18. A dielectric resonator demultiplexer as claimed in any one of the preceding claims
characterised in that each of the cascaded dielectric resonators (4) includes a housing
member (5) having a cylindrical conductive cavity (6) symmetrically disposed about
a longitudinal axis and an internally projecting flange; a cylindrical dielectric
resonator element (7); and a dielectric support member (8) for the resonator element
(7), the support member (8) having a coefficient of thermal expansion to match that
of the resonator element (7), and being secured to the said internally projecting
flange and adapted to support the resonator element (7), at the peripheral surface
thereof, in a spacial central position within the cavity (6), whereby the longitudinal
axes of the cavity (6) and the resonator element (7) are coaxial and substantially
vertical with respect to the mounting surface (3) of the support member (2).
19. A dielectric resonator demultiplexer as claimed in claim 18 characterised in that
the housing member (5) of each of the cascaded dielectric resonators (4) includes
at least four fixing holes (21,22) for facilitating the mounting of the cascaded resonators
(4) in alignment.
20. A dielectric resonator demultiplexer as claimed in claim 19 when appended to any one
of the claims 4 to 18 characterised in that the central dielectric resonator (4¹)
of the five cascaded dielectric resonators (4) includes eight equi-spaced screw-threaded
holes (20) for facilitating the securing of the cascaded dielectric resonators (4)
to each other by means of eight bolts, in that the four equi-spaced holes (20,21)

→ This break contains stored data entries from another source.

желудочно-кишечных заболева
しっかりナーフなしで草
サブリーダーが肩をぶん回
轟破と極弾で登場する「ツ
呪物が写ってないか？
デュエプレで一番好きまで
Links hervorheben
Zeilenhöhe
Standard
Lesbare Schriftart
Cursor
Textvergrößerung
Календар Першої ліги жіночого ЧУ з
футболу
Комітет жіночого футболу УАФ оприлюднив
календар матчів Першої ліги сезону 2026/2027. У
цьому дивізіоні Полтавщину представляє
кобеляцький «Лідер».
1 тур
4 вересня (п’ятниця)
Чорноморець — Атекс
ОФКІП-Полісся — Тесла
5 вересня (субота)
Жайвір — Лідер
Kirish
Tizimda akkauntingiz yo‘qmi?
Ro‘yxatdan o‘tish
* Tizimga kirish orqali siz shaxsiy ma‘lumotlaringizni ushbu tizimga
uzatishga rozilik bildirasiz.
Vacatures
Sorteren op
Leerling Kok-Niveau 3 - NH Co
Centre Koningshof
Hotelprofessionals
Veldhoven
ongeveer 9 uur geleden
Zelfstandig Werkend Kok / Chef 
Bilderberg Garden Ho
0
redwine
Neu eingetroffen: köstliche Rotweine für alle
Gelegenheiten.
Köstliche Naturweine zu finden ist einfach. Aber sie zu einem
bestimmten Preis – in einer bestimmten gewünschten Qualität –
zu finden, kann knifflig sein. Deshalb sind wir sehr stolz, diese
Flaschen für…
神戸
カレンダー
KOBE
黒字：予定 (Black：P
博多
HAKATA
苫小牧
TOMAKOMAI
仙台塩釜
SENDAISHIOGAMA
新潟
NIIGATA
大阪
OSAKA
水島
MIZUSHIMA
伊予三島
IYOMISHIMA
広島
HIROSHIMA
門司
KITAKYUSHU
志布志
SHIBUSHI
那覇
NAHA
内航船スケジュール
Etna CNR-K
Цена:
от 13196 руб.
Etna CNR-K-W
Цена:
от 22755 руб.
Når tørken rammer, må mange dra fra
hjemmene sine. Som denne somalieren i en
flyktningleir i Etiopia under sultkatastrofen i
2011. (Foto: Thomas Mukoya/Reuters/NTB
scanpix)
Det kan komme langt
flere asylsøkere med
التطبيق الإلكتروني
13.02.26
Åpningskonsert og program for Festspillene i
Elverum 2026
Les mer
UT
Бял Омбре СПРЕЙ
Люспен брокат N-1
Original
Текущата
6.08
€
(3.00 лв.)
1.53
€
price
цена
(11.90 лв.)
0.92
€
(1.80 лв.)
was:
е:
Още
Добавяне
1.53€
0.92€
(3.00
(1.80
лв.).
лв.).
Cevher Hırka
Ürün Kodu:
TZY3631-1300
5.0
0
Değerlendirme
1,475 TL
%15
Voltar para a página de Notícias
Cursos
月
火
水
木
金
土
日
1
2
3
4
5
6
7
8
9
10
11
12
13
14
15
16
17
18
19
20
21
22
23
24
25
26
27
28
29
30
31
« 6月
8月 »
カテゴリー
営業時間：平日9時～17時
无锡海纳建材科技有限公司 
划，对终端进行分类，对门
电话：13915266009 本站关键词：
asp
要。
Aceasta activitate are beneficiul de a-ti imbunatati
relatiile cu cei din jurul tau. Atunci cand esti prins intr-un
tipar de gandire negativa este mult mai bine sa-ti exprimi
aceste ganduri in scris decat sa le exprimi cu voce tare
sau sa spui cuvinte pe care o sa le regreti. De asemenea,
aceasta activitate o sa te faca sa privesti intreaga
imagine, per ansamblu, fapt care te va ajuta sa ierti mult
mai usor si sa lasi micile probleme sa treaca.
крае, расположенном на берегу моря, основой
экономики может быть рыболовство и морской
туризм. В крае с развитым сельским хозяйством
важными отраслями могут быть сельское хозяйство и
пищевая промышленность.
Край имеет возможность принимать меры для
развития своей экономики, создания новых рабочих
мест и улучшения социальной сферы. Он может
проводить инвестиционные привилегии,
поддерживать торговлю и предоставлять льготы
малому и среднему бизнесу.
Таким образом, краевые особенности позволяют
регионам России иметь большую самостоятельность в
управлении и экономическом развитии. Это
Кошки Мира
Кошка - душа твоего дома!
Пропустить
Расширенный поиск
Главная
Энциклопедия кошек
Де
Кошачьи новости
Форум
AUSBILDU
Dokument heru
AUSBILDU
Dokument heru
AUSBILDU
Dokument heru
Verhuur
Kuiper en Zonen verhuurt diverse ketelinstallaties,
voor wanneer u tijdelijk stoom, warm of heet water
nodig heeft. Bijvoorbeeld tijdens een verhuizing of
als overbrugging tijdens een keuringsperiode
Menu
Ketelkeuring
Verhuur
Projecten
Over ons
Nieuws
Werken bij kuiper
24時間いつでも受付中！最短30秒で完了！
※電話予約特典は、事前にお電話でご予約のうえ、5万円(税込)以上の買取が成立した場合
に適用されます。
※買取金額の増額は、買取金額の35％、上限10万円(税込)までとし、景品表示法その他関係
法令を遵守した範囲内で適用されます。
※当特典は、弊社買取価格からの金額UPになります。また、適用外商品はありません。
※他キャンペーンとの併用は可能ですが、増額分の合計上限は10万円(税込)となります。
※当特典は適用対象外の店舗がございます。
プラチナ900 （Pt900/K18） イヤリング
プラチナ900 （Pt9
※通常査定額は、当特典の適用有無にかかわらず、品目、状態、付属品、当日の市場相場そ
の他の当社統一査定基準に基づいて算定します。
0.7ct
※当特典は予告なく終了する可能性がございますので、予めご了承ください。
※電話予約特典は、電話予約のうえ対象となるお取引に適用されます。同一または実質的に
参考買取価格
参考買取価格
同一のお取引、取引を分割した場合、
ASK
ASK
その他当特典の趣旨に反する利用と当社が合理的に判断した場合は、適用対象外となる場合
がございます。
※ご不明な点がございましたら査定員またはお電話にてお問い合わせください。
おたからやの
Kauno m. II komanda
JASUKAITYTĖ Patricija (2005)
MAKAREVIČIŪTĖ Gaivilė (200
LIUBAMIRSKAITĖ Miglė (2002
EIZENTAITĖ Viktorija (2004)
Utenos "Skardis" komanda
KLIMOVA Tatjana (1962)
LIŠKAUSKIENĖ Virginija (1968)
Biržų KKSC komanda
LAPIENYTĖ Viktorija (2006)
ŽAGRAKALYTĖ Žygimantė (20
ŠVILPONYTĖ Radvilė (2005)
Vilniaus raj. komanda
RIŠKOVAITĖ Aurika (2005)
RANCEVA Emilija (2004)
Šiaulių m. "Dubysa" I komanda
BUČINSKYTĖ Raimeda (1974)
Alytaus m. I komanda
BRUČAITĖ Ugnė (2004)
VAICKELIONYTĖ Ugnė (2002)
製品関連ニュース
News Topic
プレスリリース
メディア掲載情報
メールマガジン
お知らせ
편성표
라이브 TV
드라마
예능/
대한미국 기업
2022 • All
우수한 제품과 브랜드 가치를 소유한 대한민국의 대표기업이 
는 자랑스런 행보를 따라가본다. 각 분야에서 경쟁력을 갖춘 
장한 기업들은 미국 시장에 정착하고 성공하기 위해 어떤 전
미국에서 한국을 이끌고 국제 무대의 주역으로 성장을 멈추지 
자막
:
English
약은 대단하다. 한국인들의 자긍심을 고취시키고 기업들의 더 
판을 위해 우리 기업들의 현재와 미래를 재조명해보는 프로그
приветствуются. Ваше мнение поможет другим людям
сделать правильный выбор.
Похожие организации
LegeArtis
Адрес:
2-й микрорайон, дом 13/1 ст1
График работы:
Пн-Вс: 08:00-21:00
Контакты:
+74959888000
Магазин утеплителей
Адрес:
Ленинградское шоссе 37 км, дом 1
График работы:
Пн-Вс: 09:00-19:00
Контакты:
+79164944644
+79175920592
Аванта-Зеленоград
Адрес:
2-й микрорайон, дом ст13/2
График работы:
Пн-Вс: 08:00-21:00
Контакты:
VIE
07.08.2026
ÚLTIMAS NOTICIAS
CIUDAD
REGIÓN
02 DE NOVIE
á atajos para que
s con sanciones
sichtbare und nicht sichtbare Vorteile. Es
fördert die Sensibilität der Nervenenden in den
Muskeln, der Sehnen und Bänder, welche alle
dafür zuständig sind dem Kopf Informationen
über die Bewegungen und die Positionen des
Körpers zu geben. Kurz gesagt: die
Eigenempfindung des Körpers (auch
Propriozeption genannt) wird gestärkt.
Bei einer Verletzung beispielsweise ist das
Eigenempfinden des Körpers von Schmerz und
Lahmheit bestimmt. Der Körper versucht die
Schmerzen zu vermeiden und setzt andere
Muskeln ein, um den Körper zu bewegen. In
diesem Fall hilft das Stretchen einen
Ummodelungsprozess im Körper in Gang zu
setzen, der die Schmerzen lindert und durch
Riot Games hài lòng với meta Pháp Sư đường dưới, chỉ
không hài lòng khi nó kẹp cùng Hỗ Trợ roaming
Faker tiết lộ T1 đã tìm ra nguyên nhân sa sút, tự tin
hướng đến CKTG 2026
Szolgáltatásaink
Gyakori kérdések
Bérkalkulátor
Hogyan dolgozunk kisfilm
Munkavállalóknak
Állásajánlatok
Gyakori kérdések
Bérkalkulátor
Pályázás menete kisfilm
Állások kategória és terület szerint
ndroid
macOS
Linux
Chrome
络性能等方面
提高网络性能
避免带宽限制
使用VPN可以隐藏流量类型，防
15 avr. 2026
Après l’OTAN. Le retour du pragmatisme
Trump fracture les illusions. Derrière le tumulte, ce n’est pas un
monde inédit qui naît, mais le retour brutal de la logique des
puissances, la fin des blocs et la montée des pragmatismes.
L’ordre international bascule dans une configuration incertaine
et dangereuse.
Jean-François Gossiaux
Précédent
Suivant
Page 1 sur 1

in each of the other four dielectric resonators (4) are through holes and are adapted
to receive the bolts, in that four bolts are passed through respective ones of the
four holes (21) in one pair of the dielectric resonators (4) on one side of the central
resonator (4¹) and into respective ones of four of the screw-threaded holes (20) to
secure the said one pair of resonators (4) to the central resonator (4¹), and in that
four bolts are passed through respective ones of the four holes (22), which are displaced
by 45° relative to the four holes (21) in the said one pair of the resonators (4),
in the other pair of the resonators (4) on the other side of the central resonator
(4¹) and into respective ones of the other four of the screw-threaded holes (20) to
secure the said other pair of resonators (4) to the central resonator (4¹).
21. A dielectric resonator demultiplexer as claimed in claim 20 characterised in that
the bolts are of titanium.
22. A dielectric resonator demultiplexer as claimed in any one of the preceding claims
characterised in that each of the dielectric resonators (4) includes at least two
tuning screws (29), each one of which extends into the cavity (6) of the resonator
(4) on a radial plane coincident with a respective one of the two orthogonal dual
mode electrical field orientations of the filter, and a coupling screw (30) that extends
into the cavity (6) of the resonator (4) on a radial plane that is at 45° to the radial
plane of the tuning screws (29), the extent to which the tuning (29) and coupling
(30) screws extend into the cavity (6) being adjustable.
23. A dielectric resonator demultiplexer as claimed in any one of claims 4 to 22 characterised
in that the internal microwave energy coupling means (31) interposed between adjacent
dielectric resonators (4) include a planar member having an iris (32) formed therein.
24. A dielectric resonator demultiplexer as claimed in claim 23 characterised in that
the iris (32) is cruciform in shape.
25. A communications satellite payload characterised in that it includes a dielectric
resonator demultiplexer as claimed in any one of the preceding claims.